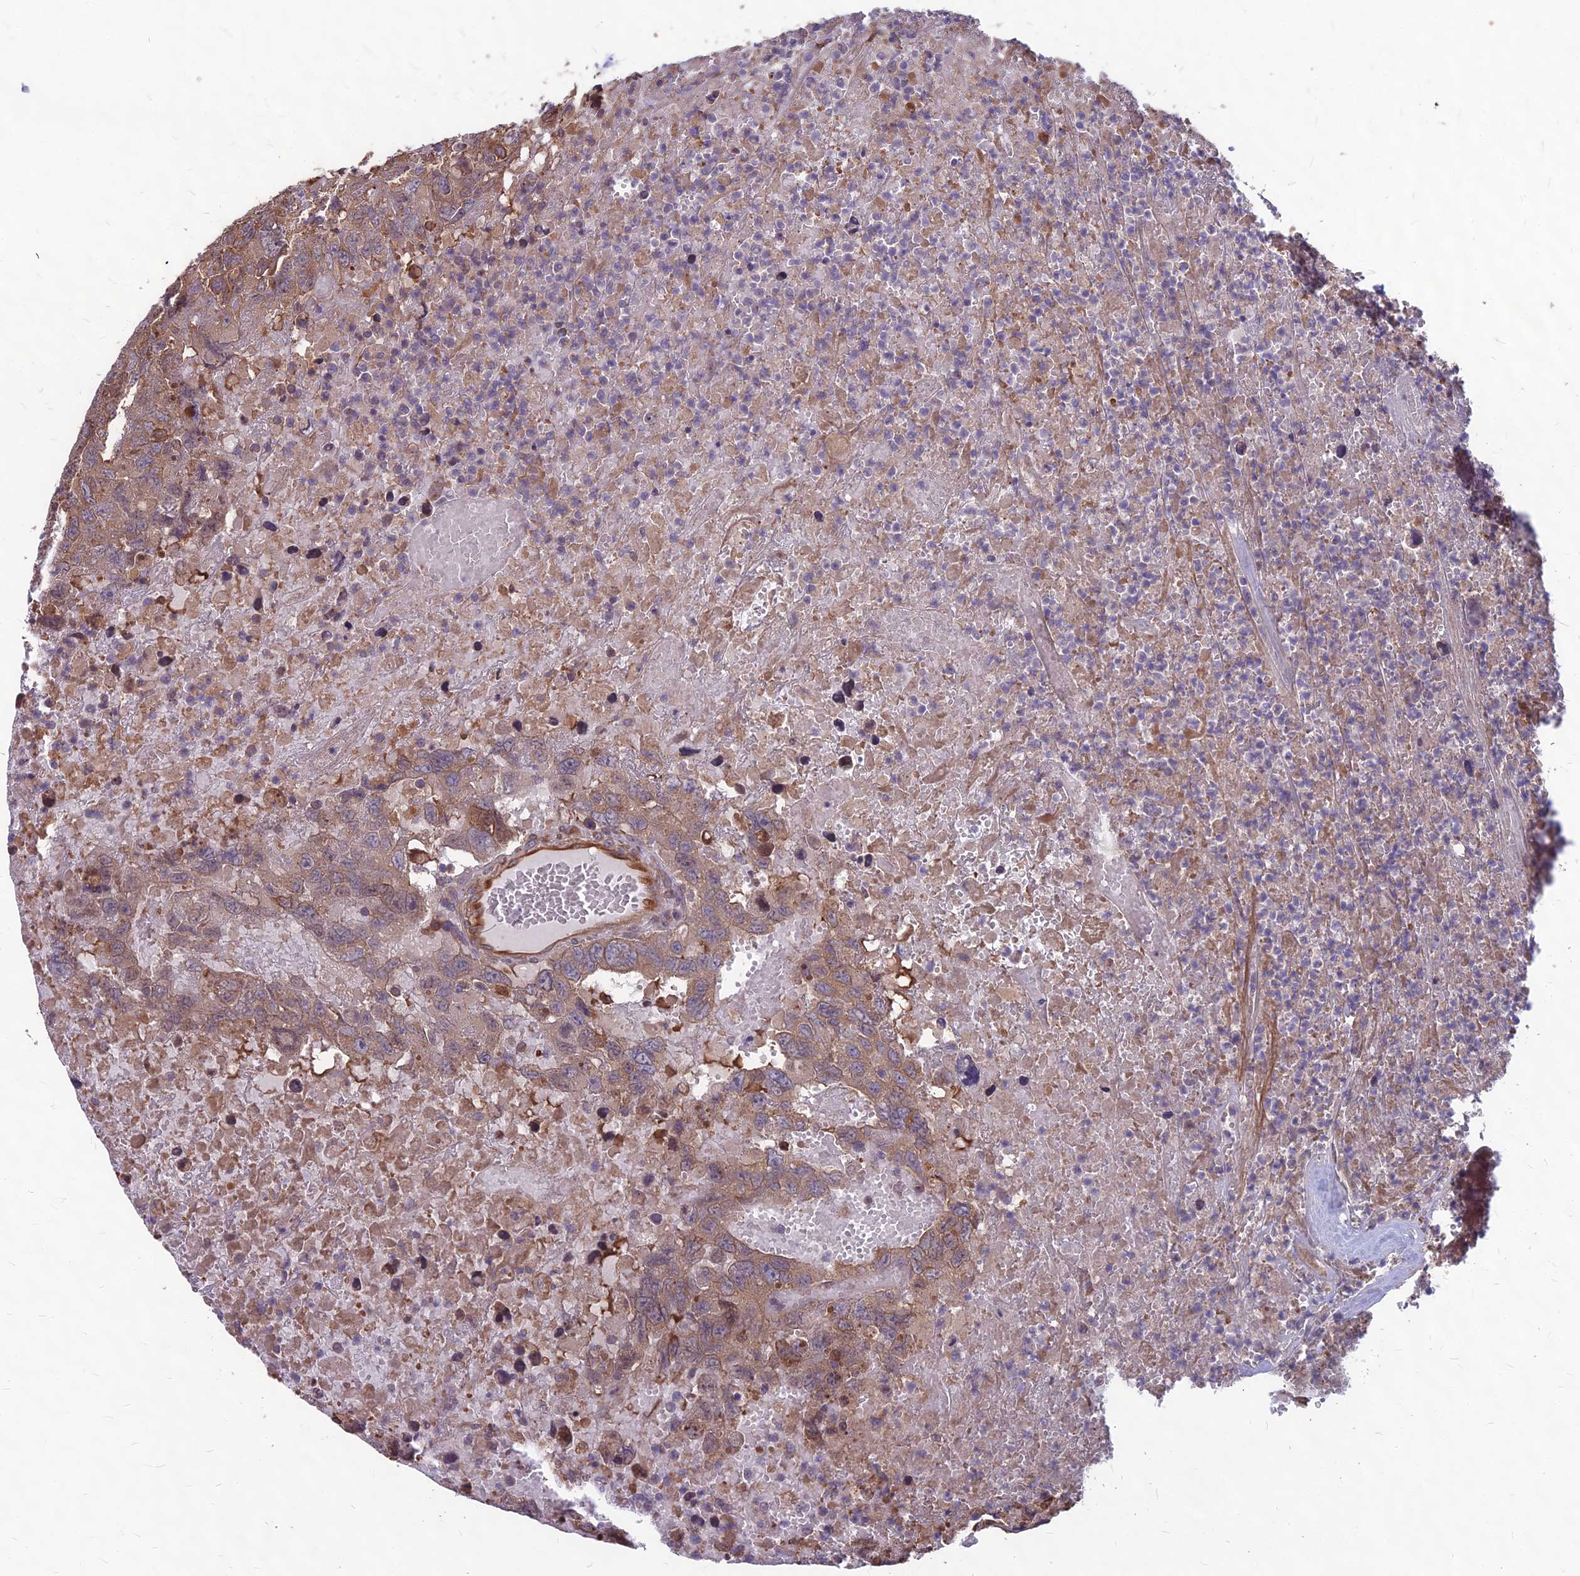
{"staining": {"intensity": "moderate", "quantity": ">75%", "location": "cytoplasmic/membranous"}, "tissue": "testis cancer", "cell_type": "Tumor cells", "image_type": "cancer", "snomed": [{"axis": "morphology", "description": "Carcinoma, Embryonal, NOS"}, {"axis": "topography", "description": "Testis"}], "caption": "Brown immunohistochemical staining in testis embryonal carcinoma displays moderate cytoplasmic/membranous staining in about >75% of tumor cells.", "gene": "LSM6", "patient": {"sex": "male", "age": 45}}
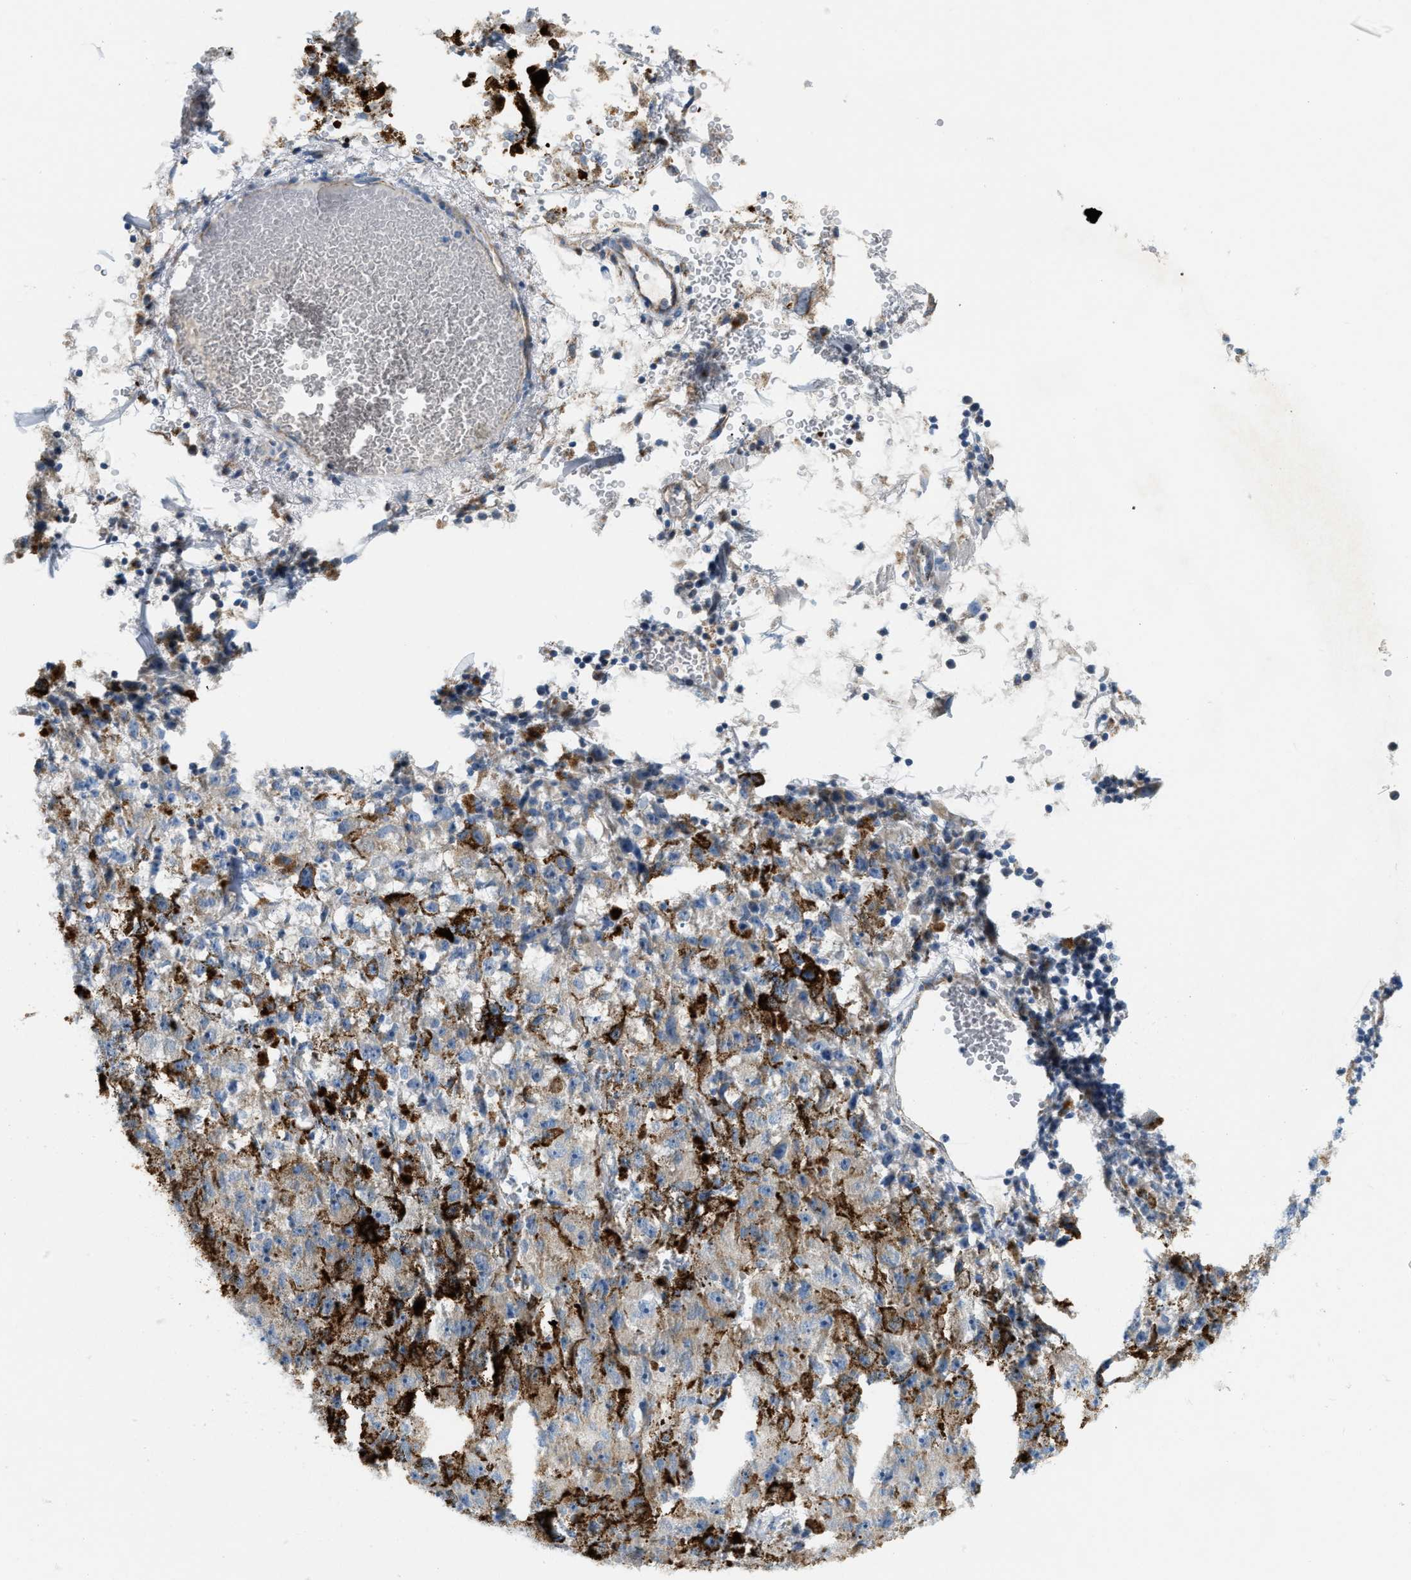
{"staining": {"intensity": "weak", "quantity": "25%-75%", "location": "cytoplasmic/membranous"}, "tissue": "melanoma", "cell_type": "Tumor cells", "image_type": "cancer", "snomed": [{"axis": "morphology", "description": "Malignant melanoma, NOS"}, {"axis": "topography", "description": "Skin"}], "caption": "Immunohistochemical staining of melanoma reveals low levels of weak cytoplasmic/membranous expression in about 25%-75% of tumor cells.", "gene": "JADE1", "patient": {"sex": "female", "age": 104}}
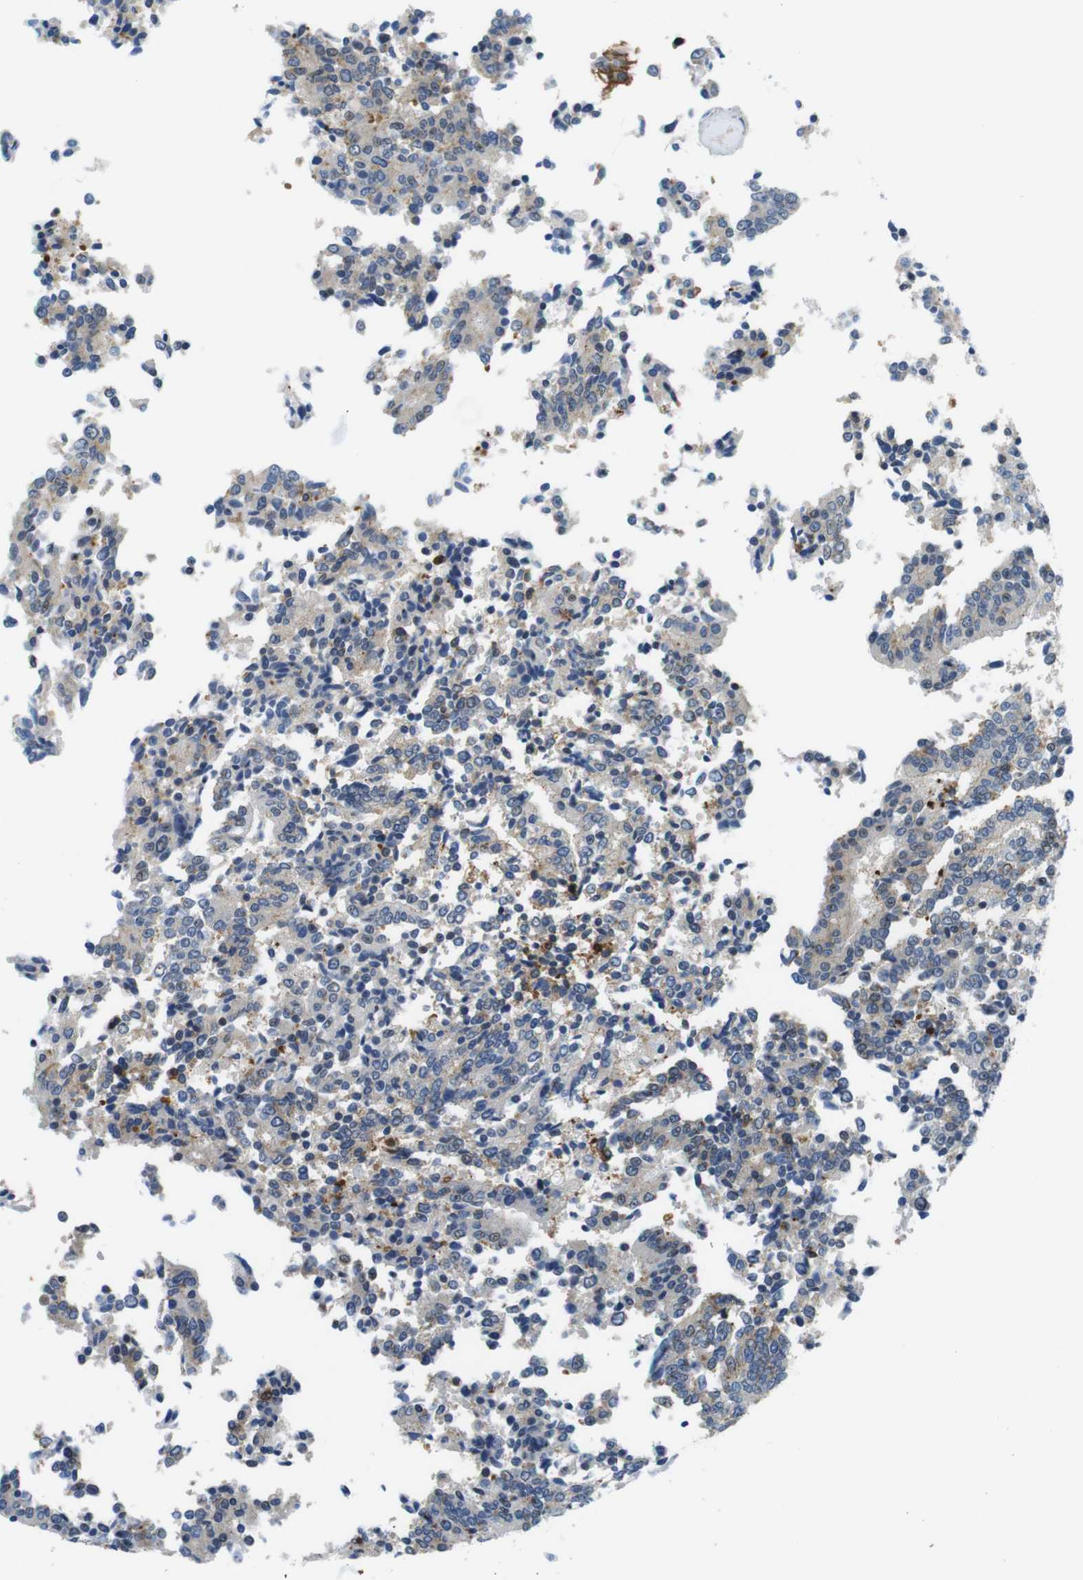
{"staining": {"intensity": "weak", "quantity": "<25%", "location": "cytoplasmic/membranous"}, "tissue": "prostate cancer", "cell_type": "Tumor cells", "image_type": "cancer", "snomed": [{"axis": "morphology", "description": "Normal tissue, NOS"}, {"axis": "morphology", "description": "Adenocarcinoma, High grade"}, {"axis": "topography", "description": "Prostate"}, {"axis": "topography", "description": "Seminal veicle"}], "caption": "This is an immunohistochemistry image of prostate adenocarcinoma (high-grade). There is no staining in tumor cells.", "gene": "ZDHHC3", "patient": {"sex": "male", "age": 55}}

*WORK INSTRUCTION*: Copy out the data exactly and keep the pictures out.

*RESULT OF THE TASK*:
{"staining": {"intensity": "moderate", "quantity": ">75%", "location": "cytoplasmic/membranous"}, "tissue": "testis cancer", "cell_type": "Tumor cells", "image_type": "cancer", "snomed": [{"axis": "morphology", "description": "Carcinoma, Embryonal, NOS"}, {"axis": "topography", "description": "Testis"}], "caption": "Brown immunohistochemical staining in testis embryonal carcinoma displays moderate cytoplasmic/membranous staining in about >75% of tumor cells.", "gene": "LSM6", "patient": {"sex": "male", "age": 45}}
{"staining": {"intensity": "weak", "quantity": "25%-75%", "location": "cytoplasmic/membranous"}, "tissue": "melanoma", "cell_type": "Tumor cells", "image_type": "cancer", "snomed": [{"axis": "morphology", "description": "Malignant melanoma, NOS"}, {"axis": "topography", "description": "Skin"}], "caption": "Immunohistochemical staining of melanoma reveals low levels of weak cytoplasmic/membranous expression in about 25%-75% of tumor cells.", "gene": "JADE1", "patient": {"sex": "female", "age": 104}}
{"staining": {"intensity": "weak", "quantity": "<25%", "location": "cytoplasmic/membranous"}, "tissue": "prostate cancer", "cell_type": "Tumor cells", "image_type": "cancer", "snomed": [{"axis": "morphology", "description": "Normal tissue, NOS"}, {"axis": "morphology", "description": "Adenocarcinoma, High grade"}, {"axis": "topography", "description": "Prostate"}, {"axis": "topography", "description": "Seminal veicle"}], "caption": "This is an immunohistochemistry image of prostate adenocarcinoma (high-grade). There is no staining in tumor cells.", "gene": "ZDHHC3", "patient": {"sex": "male", "age": 55}}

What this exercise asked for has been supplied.